Толпа народа, толкотня, неразбериха, мешки, увязки, ящики, жесткие спины, еще более жесткие локти обступили его. «Отправляют», "не отправляют". "Свободен путь", "не свободен путь". "Нет паровоза"… "есть паровоз"… "Машинист отказывается"… "Машинист за бутылку водки и фунт колбасы согласился"…
Около десяти часов утра, когда на горизонте замаячили пехотные большевицкие цепи, а с Ворожбы потянулись темной колонной гусары, прикрывавшие батарею, — поезд тронулся и, кряхтя и звеня, покатился на юг.
И было такое чувство у Игруньки, что он покидает не только полк и фронт, но покидает и Родину, и все, что было мило и дорого на белом свете, чего уже не будет и что не вернется никогда.
XXV
В эти самые дни стрелковая красная дивизия, бывшая под командой товарища Кускова, внезапно получила приказ грузиться в вагоны и следовать на север, к Петербургу.
Комиссар, жердеобразный человек из народных учителей, убежденный коммунист, ходил озлобленный и озабоченный. Атаки красных войск на Царицын не имели успеха, Деникин победоносно шел к Орлу. Москве грозила опасность, и только под Ворожбой удалось сломить сопротивление добровольцев. В разгар этой победы красное командование снимало с ответственного участка лучшую дивизию товарища Кускова и отправляло ее в Петербург. Правда, товарищ Зиновьев еще с лета слал панические радио: "Красный Питер в опасности! Оплоту коммунизма, красному Питеру, угрожают белогвардейские банды царского генерала и помещика Родзянко". Но комиссар Благовещенский знал цену донесениям Зиновьева.

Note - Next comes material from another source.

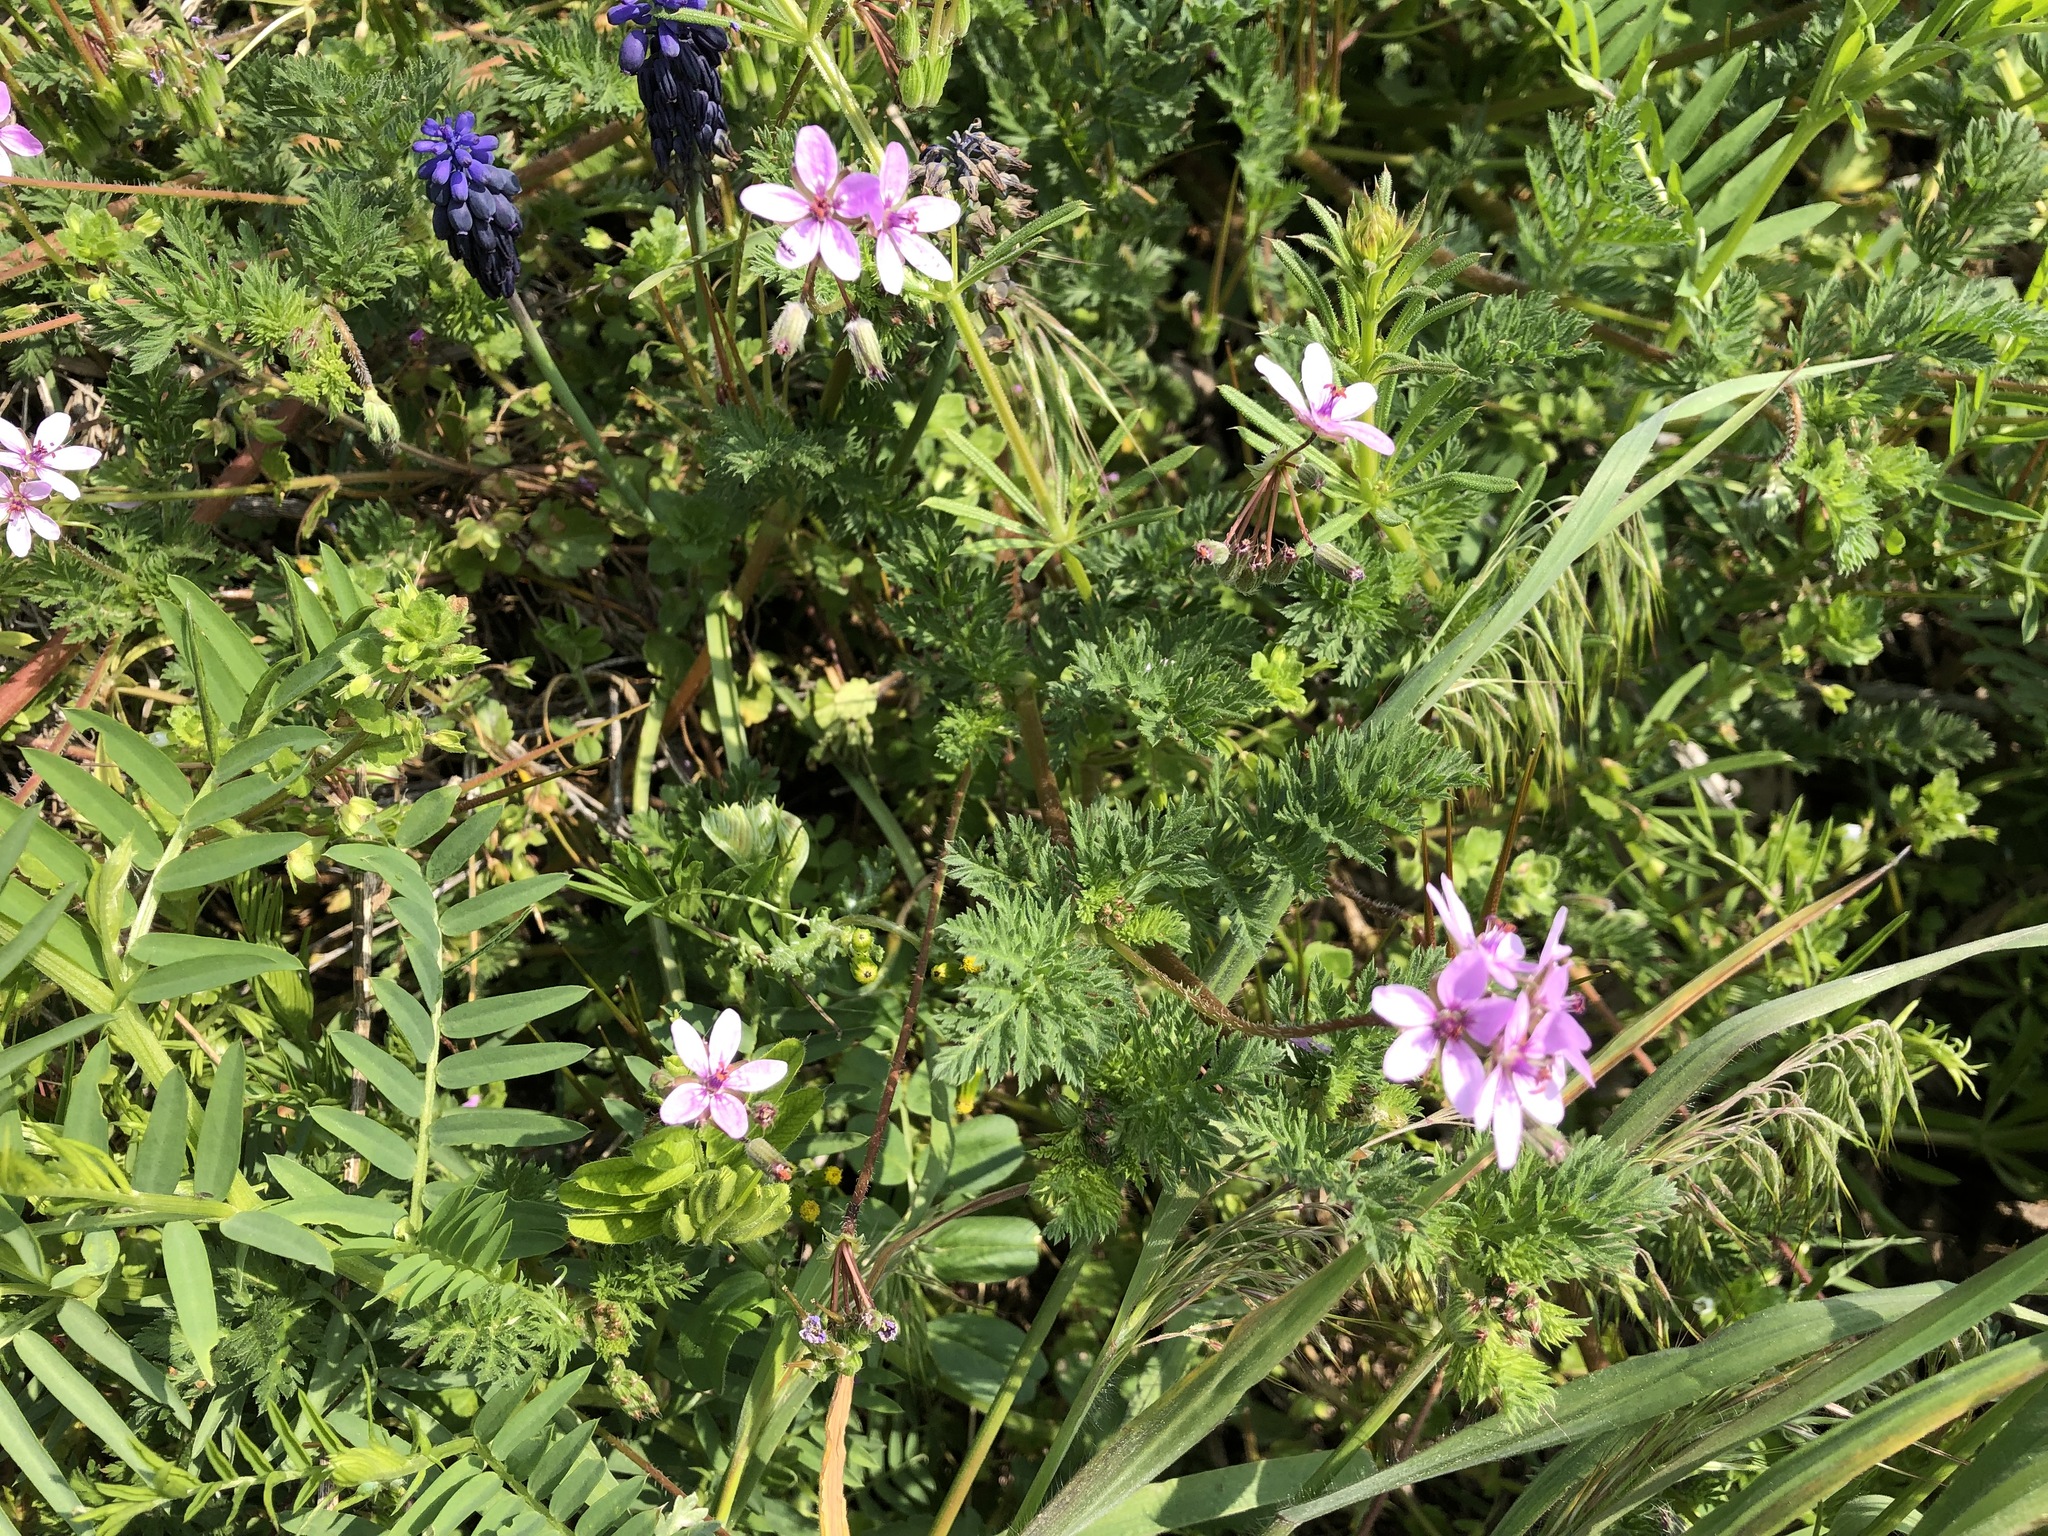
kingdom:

Солдатское красноармейское стадо, толкаясь и гомоня, набивалось в вагоны. Издали можно было принять их за старых солдат времени Великой войны. Но ближе — запрокинутые на затылок, смятые, мягкие фуражки с большой красной звездой, нечесаные длинные волосы, грязные лица и уж чересчур скверная беспардонная ругань показывали, что в армии многого не хватает и воспитана она по-новому.
Федор Михайлович внешне привел бы ее в порядок, но не было никаких отпусков от казны. Не было машинок для стрижки волос, давно нельзя было достать мыла. Довольствовались тем, что удавалось награбить, реквизировать, — словом, так или иначе, отнять у населения. С лета маневрировали по таким местам, где второй год взад и вперед шатались отряды Мамонтова и Миронова, Улагая и Думенко, Врангеля и Жлобы и где ничего нельзя было отыскать. Деревни и села стояли с раскрытыми избами, без крыш, с разбитыми окнами и снятыми дверьми. Жители были запуганы и одичали. Война носилась здесь бешеным ураганом, а во всех неудачах красных и белых виновным оказывалось мирное население городов и сел. Красные налегали на города, травя, расстреливая и обирая остатки уцелевших «буржуев», белые налегали на крестьянство, требуя помощи освободительному движению.
Для Федора Михайловича, его штаба и комиссара к эшелону прицепили два классных вагона. Старый вагон 2-го класса с ободранными диванами и четко выведенными на наружной желтой стене серебряными двуглавыми орлами и вензелем Николая И, — вагон был с Николаевской дороги, — и новенький зеленый вагон 3-го класса с белыми кричащими буквами "Р. С. Ф. С. Р.", с молотом и серпом под ними.
— Я засматривал, товарищ, в вагон 2-го класса, — говорил комиссар. — Оно, хотя и мягко, вальяжно, да так запакощено, что войти невозможно. Диваны кишат клопами и вшами. Я думаю, давайте устроимтесь в третьем, там мне показалось очень чисто.